If you’ve recently applied for credit or a loan and have been denied, do you know why?
It might be worth taking a look at your credit report to see just what potential lenders are going to find on your report. In fact, you are entitled to a free credit report within 60 days if a lender has denied you credit based on their review of your credit report. But what if you get a copy of your credit report and find that it has errors which are impacting your credit rating?
Then it’s up to you to take charge and start a six step plan to fixing those credit report errors:
Contact the Credit Bureau
Document any and all errors you find and then write a letter to the credit bureau. Be sure to state what you believe is in error and provide documentation. Identify your letter as an attempt to address a disputed claim.
Contact the Credit Issuer
In addition to contacting the credit bureau, you ‘ll need to contact the creditor or the source of the disputed information. Provide the same detail and documentation as you provide to the credit bureau. Be sure to indicate that your correspondence is in regards to disputed billing, payment or information.
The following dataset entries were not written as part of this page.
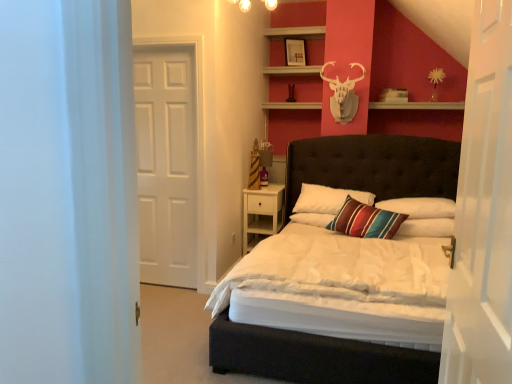
Question: From a real-world perspective, is striped fabric pillow at center, the first pillow from the right, above or below white glossy door at right, the second door positioned from the left?

Choices:
 (A) above
 (B) below

Answer: (B)

Question: In the image, is striped fabric pillow at center, the first pillow from the right, positioned in front of or behind white glossy door at right, the 1th door from the right?

Choices:
 (A) behind
 (B) front

Answer: (A)

Question: Which object is the closest to the white matte door at left, positioned as the 2th door in right-to-left order?

Choices:
 (A) white glossy door at right, the second door positioned from the left
 (B) striped fabric pillow at center, the first pillow from the right
 (C) white wood nightstand at lower right
 (D) striped fabric pillow at center, which appears as the 1th pillow when viewed from the left
 (E) matte white picture frame at upper center

Answer: (C)

Question: Which object is the farthest from the striped fabric pillow at center, the first pillow from the right?

Choices:
 (A) matte black bed at center
 (B) white wood nightstand at lower right
 (C) striped fabric pillow at center, which appears as the 1th pillow when viewed from the left
 (D) wooden shelf at upper center
 (E) white glossy door at right, the first door viewed from the front

Answer: (E)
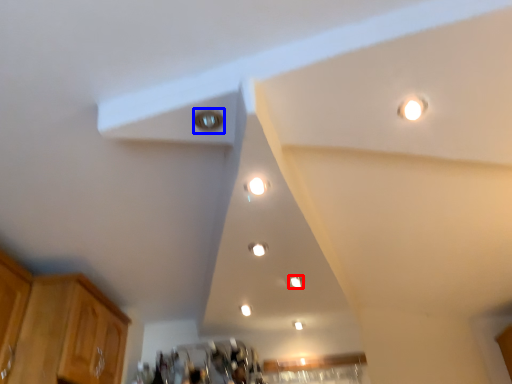
Question: Which of the following is the closest to the observer, dot (highlighted by a red box) or light (highlighted by a blue box)?

Choices:
 (A) dot
 (B) light

Answer: (B)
Keep all originals of billings, statements and the copy you have of your credit report. Provide only copies of these or you’ll end up paying to get replacements for your own files.
Start a Documentation Log
Keep copies of all correspondence and at minimum make notations of any supporting documentation mailed to the credit bureau or credit issuer. Record the dates and times of phone calls along with the names of representatives involved in handling your files.
Use Certified Mail
Don’t let your mailings get lost in the bureaucracy of the systems. Send all items by certified mail to assure that your mail can be traced in terms of who received it and when.
Don’t Ignore the Problem
If you just hope the problem of errors on your credit history will disappear, then be prepared to wait a long time. Credit information can remain on your report for as long as seven years and up to ten years in cases of bankruptcy.
If after taking these steps you don’t see any progress in resolving the errors, you can turn to Uncle Sam for help by phoning the Federal Trade Commission help line at 1 – 877 – FTC – HELP.
Being approved for loans and credit is not only a matter of keeping up with payments but also requires diligence to make certain that your credit report reflects your good credit history.